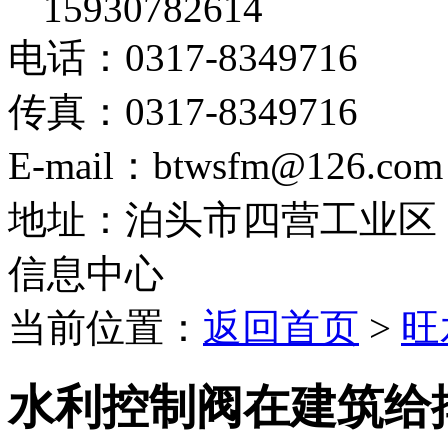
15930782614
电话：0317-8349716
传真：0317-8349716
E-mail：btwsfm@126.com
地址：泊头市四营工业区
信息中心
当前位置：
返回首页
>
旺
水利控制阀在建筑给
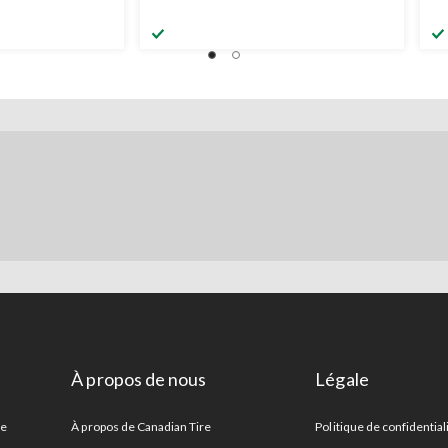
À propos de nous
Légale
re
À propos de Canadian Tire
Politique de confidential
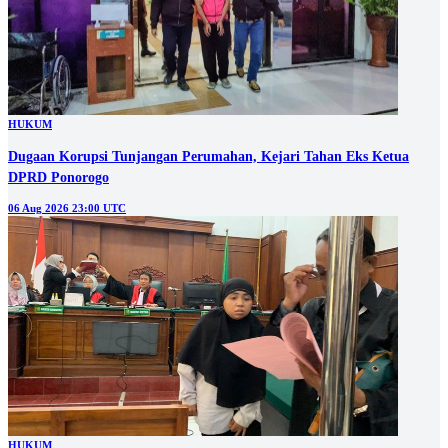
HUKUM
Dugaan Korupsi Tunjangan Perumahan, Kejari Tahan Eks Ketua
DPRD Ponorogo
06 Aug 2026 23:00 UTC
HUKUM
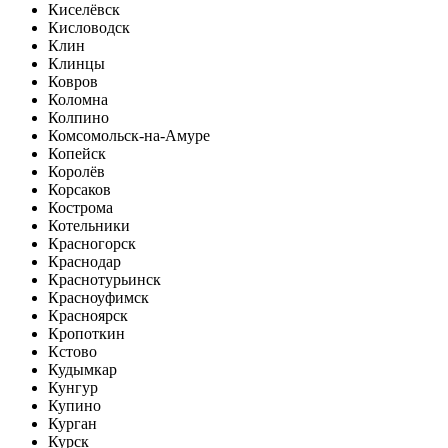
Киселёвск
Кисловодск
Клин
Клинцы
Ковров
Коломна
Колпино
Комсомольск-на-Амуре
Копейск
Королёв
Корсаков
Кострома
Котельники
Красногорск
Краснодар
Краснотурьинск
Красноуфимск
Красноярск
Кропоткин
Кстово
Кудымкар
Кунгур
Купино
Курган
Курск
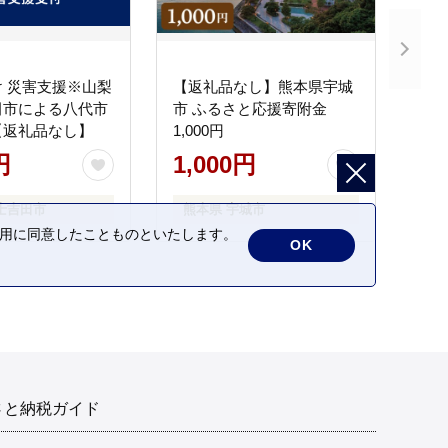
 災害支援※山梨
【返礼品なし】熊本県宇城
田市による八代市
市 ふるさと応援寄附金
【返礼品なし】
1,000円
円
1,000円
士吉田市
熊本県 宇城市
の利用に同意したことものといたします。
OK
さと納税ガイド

§

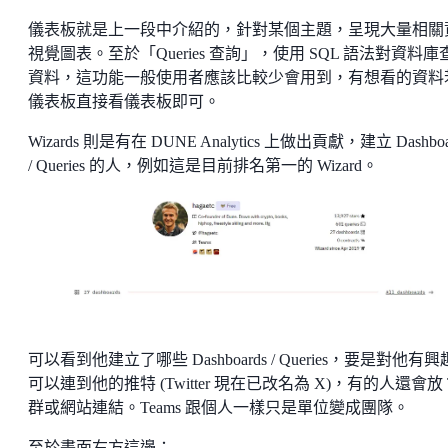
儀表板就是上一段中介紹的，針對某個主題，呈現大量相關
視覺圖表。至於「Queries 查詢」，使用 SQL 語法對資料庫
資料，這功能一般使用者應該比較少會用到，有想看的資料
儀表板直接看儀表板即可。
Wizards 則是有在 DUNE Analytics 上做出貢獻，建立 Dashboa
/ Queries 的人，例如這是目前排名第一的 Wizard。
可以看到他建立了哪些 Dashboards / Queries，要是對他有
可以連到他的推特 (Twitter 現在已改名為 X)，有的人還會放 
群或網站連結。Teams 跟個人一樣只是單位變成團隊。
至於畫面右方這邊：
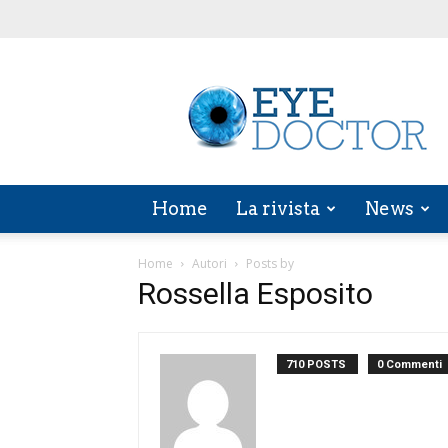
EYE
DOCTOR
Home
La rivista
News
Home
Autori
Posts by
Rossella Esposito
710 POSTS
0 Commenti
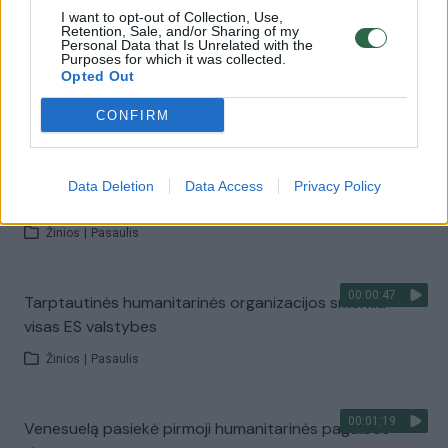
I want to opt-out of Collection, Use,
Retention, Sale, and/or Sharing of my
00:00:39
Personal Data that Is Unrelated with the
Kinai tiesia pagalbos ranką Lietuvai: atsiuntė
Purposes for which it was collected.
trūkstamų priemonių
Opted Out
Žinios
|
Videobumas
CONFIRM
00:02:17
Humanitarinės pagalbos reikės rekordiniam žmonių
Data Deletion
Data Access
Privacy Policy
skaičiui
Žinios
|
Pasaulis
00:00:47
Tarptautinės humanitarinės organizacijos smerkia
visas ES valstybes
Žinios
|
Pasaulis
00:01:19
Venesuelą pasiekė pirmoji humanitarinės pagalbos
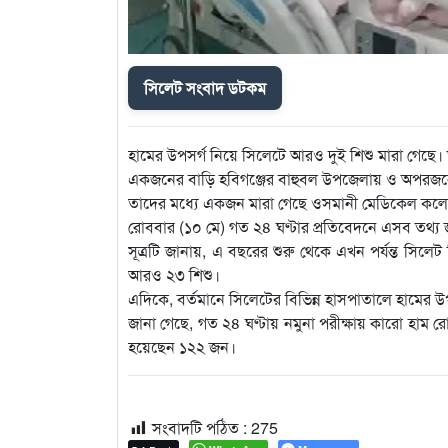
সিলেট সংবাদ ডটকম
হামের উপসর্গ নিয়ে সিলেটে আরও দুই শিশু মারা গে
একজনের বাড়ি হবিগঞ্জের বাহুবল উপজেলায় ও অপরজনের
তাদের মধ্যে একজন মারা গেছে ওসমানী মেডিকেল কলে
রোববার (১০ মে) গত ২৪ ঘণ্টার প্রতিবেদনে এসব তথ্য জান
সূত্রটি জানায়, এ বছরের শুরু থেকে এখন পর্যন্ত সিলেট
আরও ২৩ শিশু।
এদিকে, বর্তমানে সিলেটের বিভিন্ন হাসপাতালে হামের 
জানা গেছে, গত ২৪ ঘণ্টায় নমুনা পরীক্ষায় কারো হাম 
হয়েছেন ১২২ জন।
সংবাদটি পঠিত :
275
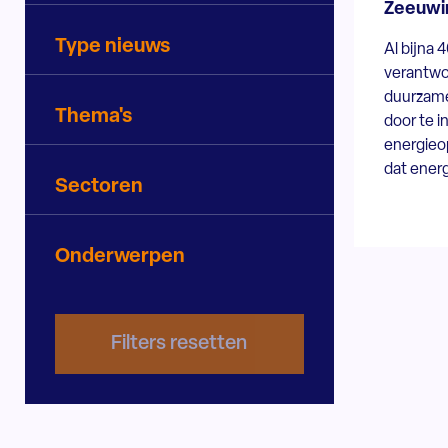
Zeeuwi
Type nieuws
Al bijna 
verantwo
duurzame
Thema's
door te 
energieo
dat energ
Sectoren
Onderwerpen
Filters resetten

§

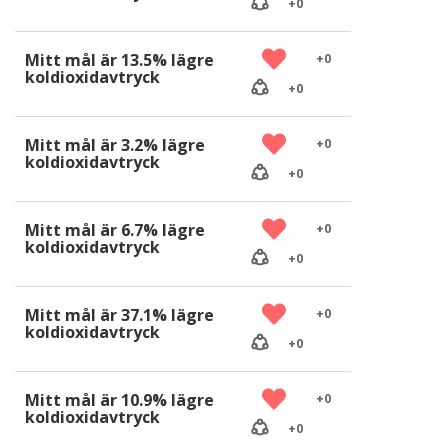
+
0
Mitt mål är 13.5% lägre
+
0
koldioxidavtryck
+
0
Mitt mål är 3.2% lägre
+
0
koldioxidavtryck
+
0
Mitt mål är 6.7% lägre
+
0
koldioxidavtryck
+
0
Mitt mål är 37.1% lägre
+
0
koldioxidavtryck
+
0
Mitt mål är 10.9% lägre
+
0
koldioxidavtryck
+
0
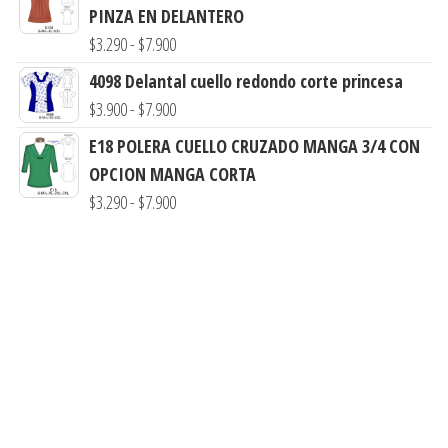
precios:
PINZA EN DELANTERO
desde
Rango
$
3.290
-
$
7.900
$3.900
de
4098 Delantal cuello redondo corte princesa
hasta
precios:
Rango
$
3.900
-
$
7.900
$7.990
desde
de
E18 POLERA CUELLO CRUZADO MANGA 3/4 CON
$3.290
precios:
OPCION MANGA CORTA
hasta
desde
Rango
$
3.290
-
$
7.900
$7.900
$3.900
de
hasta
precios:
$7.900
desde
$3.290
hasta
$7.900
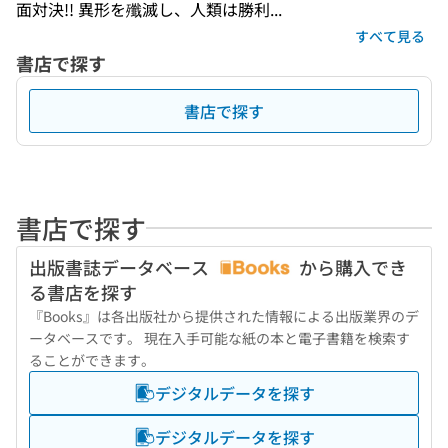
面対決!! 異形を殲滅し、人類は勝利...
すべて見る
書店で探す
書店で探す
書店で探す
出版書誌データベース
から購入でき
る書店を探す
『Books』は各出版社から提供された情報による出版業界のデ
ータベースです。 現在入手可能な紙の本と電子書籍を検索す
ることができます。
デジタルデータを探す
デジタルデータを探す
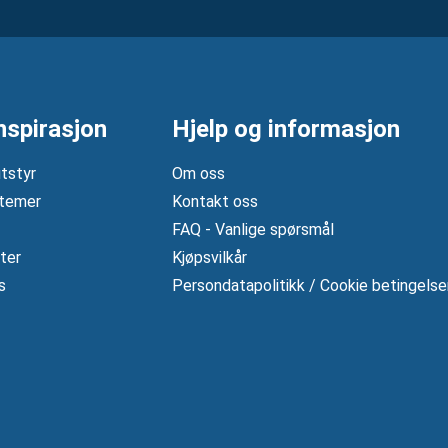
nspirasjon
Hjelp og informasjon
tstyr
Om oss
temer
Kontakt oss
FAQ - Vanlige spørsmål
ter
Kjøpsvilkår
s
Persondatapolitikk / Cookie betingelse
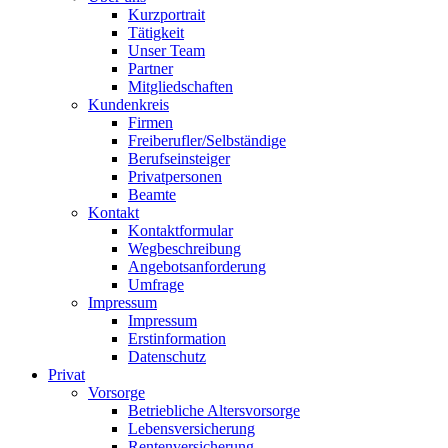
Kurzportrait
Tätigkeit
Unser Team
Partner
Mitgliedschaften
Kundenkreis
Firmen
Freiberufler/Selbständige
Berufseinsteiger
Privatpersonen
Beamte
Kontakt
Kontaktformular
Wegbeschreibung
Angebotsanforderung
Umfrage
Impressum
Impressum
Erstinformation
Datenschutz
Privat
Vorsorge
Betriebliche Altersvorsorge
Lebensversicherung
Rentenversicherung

§

● **Your goal**: Retype the items from the line with "面対決!! 異形を殲滅し、人類は勝利..." up to and including the line with "Rentenversicherung". Leave the pictures out of your copy.

● **Solution to this exercise**:
面対決!! 異形を殲滅し、人類は勝利...
すべて見る
書店で探す
書店で探す
書店で探す
出版書誌データベース
から購入でき
る書店を探す
『Books』は各出版社から提供された情報による出版業界のデ
ータベースです。 現在入手可能な紙の本と電子書籍を検索す
ることができます。
デジタルデータを探す
デジタルデータを探す
nspirasjon
Hjelp og informasjon
tstyr
Om oss
temer
Kontakt oss
FAQ - Vanlige spørsmål
ter
Kjøpsvilkår
s
Persondatapolitikk / Cookie betingelse
Kurzportrait
Tätigkeit
Unser Team
Partner
Mitgliedschaften
Kundenkreis
Firmen
Freiberufler/Selbständige
Berufseinsteiger
Privatpersonen
Beamte
Kontakt
Kontaktformular
Wegbeschreibung
Angebotsanforderung
Umfrage
Impressum
Impressum
Erstinformation
Datenschutz
Privat
Vorsorge
Betriebliche Altersvorsorge
Lebensversicherung
Rentenversicherung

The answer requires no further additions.